Tuning nanocavities of Au@Cu2O yolk–shell nanoparticles for highly selective electroreduction of CO2 to ethanol at low potential

Abstract

The electrosynthesis of high-value ethanol from carbon dioxide and carbon monoxide addresses the need for the large-scale storage of renewable electricity and reduction of carbon emissions. However, the electrosynthesis of ethanol by the CO₂ reduction reaction (CO₂RR) has suffered from low selectivity and energy efficiency. Here, we report a catalyst composed of Au nanoparticles in Cu₂O nanocavities (Au@Cu₂O) that is very active for CO₂ reduction to ethanol through the confinement of the CO intermediate.

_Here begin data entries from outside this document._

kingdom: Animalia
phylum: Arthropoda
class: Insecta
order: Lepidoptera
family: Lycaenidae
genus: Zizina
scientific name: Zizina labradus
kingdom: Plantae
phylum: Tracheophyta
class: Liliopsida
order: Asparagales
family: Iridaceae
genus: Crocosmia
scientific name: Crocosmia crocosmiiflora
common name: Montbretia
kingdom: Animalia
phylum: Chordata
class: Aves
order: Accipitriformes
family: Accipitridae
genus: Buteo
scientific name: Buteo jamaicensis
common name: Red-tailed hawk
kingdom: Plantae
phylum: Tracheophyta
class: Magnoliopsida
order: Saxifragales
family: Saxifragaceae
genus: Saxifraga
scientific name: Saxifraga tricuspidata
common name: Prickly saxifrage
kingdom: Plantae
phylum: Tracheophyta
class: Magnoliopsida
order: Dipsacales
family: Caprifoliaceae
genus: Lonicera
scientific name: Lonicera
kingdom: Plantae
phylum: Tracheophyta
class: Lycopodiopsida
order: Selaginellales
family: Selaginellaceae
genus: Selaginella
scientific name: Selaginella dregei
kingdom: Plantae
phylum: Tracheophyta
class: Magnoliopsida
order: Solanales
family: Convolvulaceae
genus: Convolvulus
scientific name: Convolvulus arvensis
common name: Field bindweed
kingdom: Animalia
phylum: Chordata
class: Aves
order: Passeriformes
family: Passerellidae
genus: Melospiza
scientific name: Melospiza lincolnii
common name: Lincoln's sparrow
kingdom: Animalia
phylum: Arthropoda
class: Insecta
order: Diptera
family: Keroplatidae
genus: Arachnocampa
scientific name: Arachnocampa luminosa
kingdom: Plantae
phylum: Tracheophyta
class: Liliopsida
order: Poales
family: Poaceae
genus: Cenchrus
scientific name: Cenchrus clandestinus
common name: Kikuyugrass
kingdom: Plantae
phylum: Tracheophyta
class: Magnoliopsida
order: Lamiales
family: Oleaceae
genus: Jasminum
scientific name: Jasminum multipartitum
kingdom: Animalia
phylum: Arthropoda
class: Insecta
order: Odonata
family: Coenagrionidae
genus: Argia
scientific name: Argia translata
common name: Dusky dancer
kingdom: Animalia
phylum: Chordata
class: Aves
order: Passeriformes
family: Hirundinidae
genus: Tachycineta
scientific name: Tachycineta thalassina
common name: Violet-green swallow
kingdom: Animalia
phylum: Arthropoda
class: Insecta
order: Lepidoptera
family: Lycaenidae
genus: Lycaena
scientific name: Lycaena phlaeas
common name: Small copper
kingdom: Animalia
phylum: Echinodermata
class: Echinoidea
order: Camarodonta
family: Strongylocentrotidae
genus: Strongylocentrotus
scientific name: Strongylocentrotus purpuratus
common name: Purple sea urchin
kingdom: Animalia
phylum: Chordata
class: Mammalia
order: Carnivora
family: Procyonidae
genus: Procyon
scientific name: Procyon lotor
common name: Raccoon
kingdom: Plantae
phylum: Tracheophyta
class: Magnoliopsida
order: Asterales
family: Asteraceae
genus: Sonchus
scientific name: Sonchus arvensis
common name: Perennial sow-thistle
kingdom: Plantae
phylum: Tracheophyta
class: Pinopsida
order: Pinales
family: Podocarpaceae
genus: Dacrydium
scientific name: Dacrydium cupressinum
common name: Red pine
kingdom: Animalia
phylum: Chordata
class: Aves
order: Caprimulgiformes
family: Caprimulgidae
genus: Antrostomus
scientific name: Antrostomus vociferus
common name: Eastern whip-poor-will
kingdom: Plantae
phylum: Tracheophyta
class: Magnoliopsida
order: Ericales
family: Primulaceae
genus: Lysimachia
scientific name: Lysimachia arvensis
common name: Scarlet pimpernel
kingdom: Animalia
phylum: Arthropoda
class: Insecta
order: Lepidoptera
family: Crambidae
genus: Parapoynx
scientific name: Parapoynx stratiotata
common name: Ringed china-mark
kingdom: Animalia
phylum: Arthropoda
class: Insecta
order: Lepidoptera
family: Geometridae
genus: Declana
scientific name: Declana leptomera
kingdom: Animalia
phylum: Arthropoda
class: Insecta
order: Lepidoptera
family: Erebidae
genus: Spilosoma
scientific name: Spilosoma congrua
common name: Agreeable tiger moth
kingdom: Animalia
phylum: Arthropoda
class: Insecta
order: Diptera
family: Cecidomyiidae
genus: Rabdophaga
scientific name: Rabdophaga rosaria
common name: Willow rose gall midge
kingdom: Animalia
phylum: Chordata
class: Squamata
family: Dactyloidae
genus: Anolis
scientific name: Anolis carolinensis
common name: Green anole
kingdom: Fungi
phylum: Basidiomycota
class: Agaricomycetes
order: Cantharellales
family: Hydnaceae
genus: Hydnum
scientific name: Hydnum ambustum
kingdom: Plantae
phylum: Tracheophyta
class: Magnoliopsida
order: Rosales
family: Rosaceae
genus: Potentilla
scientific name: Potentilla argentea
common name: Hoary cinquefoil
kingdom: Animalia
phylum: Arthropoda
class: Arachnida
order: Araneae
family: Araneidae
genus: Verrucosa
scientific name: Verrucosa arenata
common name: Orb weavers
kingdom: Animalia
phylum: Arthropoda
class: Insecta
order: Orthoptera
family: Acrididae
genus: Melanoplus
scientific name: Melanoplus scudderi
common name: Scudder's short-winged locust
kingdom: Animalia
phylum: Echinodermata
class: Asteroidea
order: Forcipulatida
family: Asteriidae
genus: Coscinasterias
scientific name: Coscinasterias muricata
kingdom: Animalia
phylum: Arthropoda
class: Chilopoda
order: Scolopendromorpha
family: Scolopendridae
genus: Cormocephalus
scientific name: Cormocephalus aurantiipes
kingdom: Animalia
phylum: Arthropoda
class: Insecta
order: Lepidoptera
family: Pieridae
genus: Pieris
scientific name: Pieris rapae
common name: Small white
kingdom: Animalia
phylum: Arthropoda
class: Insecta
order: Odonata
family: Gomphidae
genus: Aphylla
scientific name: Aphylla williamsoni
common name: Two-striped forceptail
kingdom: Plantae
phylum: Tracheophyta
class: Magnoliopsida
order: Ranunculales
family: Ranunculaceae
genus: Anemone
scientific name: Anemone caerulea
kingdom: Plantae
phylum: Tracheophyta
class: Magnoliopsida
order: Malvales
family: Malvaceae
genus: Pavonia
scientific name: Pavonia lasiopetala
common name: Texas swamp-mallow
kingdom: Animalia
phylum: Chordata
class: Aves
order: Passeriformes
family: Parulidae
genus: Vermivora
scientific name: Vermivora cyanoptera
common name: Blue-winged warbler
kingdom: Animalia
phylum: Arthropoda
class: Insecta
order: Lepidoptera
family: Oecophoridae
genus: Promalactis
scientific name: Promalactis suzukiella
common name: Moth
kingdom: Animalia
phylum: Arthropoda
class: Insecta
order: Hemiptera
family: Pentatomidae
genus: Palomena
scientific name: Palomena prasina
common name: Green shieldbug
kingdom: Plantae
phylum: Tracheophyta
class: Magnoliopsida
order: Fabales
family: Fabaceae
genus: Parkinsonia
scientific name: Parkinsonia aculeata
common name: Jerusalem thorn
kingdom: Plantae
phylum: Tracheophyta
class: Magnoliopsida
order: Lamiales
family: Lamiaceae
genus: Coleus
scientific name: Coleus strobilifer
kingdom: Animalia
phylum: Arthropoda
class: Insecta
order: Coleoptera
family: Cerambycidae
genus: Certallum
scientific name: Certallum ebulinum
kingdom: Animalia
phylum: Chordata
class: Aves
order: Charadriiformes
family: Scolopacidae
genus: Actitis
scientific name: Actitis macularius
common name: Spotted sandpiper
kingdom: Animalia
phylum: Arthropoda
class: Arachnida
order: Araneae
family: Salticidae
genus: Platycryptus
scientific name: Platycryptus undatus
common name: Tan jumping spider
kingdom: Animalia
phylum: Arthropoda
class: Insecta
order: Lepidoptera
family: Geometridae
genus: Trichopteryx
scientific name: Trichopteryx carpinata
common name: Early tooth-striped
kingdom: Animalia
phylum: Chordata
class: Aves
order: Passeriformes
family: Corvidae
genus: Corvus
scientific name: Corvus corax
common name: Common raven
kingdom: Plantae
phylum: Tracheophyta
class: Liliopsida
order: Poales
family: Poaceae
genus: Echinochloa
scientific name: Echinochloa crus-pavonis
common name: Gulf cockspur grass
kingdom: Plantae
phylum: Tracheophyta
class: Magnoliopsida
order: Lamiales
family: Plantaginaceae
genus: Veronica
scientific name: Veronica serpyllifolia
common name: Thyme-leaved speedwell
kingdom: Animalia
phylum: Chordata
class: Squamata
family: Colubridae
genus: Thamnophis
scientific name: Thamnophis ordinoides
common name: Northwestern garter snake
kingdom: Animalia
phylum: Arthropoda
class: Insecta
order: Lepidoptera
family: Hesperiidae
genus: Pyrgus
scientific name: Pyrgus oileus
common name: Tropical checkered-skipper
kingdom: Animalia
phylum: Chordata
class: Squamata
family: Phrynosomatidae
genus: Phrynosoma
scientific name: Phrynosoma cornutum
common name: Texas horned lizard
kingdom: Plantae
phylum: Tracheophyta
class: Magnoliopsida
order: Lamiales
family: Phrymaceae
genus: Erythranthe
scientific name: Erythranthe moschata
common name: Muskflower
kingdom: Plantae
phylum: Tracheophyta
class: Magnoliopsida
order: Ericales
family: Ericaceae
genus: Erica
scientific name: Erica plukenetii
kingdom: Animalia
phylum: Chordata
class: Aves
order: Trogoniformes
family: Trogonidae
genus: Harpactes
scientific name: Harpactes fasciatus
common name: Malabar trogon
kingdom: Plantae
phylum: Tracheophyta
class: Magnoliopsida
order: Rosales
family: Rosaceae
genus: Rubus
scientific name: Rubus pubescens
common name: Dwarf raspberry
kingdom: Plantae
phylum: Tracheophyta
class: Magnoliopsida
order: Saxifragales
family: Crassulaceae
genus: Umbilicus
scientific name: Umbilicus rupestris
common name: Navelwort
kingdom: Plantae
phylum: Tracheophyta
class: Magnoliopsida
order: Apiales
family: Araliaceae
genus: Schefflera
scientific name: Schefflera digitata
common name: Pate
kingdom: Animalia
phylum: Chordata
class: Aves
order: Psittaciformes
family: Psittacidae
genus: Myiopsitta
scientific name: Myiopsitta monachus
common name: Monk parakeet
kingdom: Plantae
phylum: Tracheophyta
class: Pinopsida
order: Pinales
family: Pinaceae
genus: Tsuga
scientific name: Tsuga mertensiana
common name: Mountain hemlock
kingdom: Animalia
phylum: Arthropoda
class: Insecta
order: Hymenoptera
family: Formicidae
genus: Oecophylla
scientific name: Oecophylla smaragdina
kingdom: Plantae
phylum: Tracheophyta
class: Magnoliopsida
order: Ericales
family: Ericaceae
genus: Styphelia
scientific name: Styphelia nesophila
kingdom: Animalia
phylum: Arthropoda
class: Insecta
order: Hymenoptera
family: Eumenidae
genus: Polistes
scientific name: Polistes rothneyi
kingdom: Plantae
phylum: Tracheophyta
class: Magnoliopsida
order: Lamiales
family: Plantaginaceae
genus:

The architecture shows tandem catalysis mechanisms in which CO₂ reduction on Au yolks produces CO filling Cu nanocavities, where a sufficiently high CO concentration due to the confinement effect promotes ethanol formation and then results in an ethanol faradaic efficiency of 52.3% at −0.30 V versus the reversible hydrogen electrode (vs. RHE) via regulating the hollow size of the Cu₂O nanocavities. Such a strategy provides a new way of fabricating various tandem catalysts with high selectivity and efficiency for the CO₂RR.